Re: [PATCH v2] mm/swap: fix swap_info_struct race between swapoff and get_swap_pages()

From: Rongwei Wang
Date: Thu Apr 06 2023 - 08:55:25 EST


Oh, sorry, I miss this email just now, that because of I'm also replying your previous email.

On 2023/4/6 20:12, Aaron Lu wrote:
On Wed, Apr 05, 2023 at 12:08:47AM +0800, Rongwei Wang wrote:
Hello

I have fix up some stuff base on Patch v1. And in order to help all readers
and reviewers to

reproduce this bug, share a reproducer here:
I reproduced this problem under a VM this way:

$ sudo ./stress-ng --swap 1
// on another terminal
$ for i in `seq 8`; do ./swap & done
Looks simpler than yours :-)
Cool, indeed become simpler.
(Didn't realize you have posted your reproducer here since I'm not CCed
and just found it after invented mine)
Then the warning message normally appear within a few seconds.

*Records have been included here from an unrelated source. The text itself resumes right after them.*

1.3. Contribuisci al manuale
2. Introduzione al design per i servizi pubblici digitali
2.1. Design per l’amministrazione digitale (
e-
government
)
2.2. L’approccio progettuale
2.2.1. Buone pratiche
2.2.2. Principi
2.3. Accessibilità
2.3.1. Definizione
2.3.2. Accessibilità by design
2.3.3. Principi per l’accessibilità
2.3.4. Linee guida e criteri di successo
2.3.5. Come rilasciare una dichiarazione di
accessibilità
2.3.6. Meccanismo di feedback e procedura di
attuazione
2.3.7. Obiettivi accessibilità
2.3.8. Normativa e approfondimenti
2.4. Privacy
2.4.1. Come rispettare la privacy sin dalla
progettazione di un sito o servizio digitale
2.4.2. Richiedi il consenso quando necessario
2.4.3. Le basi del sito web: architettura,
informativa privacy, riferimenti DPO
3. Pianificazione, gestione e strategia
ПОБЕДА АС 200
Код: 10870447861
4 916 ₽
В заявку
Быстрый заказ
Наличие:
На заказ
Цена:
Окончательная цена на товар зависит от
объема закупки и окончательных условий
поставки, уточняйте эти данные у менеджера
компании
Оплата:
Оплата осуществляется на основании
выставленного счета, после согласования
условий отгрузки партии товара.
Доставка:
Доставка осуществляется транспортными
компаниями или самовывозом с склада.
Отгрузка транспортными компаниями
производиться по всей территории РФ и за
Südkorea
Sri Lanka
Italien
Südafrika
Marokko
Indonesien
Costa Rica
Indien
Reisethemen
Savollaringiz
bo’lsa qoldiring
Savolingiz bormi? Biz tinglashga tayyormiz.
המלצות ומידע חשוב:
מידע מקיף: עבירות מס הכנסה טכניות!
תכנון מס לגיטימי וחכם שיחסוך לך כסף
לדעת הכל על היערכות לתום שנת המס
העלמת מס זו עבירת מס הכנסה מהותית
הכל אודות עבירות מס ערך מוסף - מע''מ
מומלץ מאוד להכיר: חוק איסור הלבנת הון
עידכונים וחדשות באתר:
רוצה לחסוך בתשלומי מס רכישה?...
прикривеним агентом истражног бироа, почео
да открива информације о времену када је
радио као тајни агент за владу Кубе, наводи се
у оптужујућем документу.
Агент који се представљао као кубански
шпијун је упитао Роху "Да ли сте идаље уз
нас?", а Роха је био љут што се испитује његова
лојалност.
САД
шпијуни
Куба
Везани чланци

Here is the code for the above swap prog:

#include <stdio.h>
#include <stddef.h>
#include <sys/mman.h>

#define SIZE 0x100000

int main(void)
{
int i, ret;
void *p;

p = mmap(NULL, SIZE, PROT_READ | PROT_WRITE, MAP_PRIVATE | MAP_ANON, -1, 0);
if (p == MAP_FAILED) {
perror("mmap");
return -1;
}

ret = 0;
while (1) {
for (i = 0; i < SIZE; i += 0x1000)
((char *)p)[i] = 1;
ret = madvise(p, SIZE, MADV_PAGEOUT);
if (ret != 0) {
perror("madvise");
break;
}
}

return ret;
}

Unfortunately, this test prog did not work on kernels before v5.4 because
MADV_PAGEOUT is introduced in v5.4. I tested on v5.4 and the problem is
also there.

Maybe that is this bug can not be found since now. And we found this is triggered by stress-ng-swap and stress-ng-madvise (PAGEOUT) firstly. It seems this is that reason.

It seems MADV_COLD is also introduced together with MADV_PAGEOUT. I have no idea and have to depend on you.:-)


Haven't found a way to trigger swap with swap device come and go on
kernels before v5.4; tried putting the test prog in a memcg with memory
limit but then the prog is easily killed due to nowhere to swap out.

Personally, I do not intend to continuing searching for the method to reproduce before v5.4. Of course, if you have idea, I can try.


Thanks:-)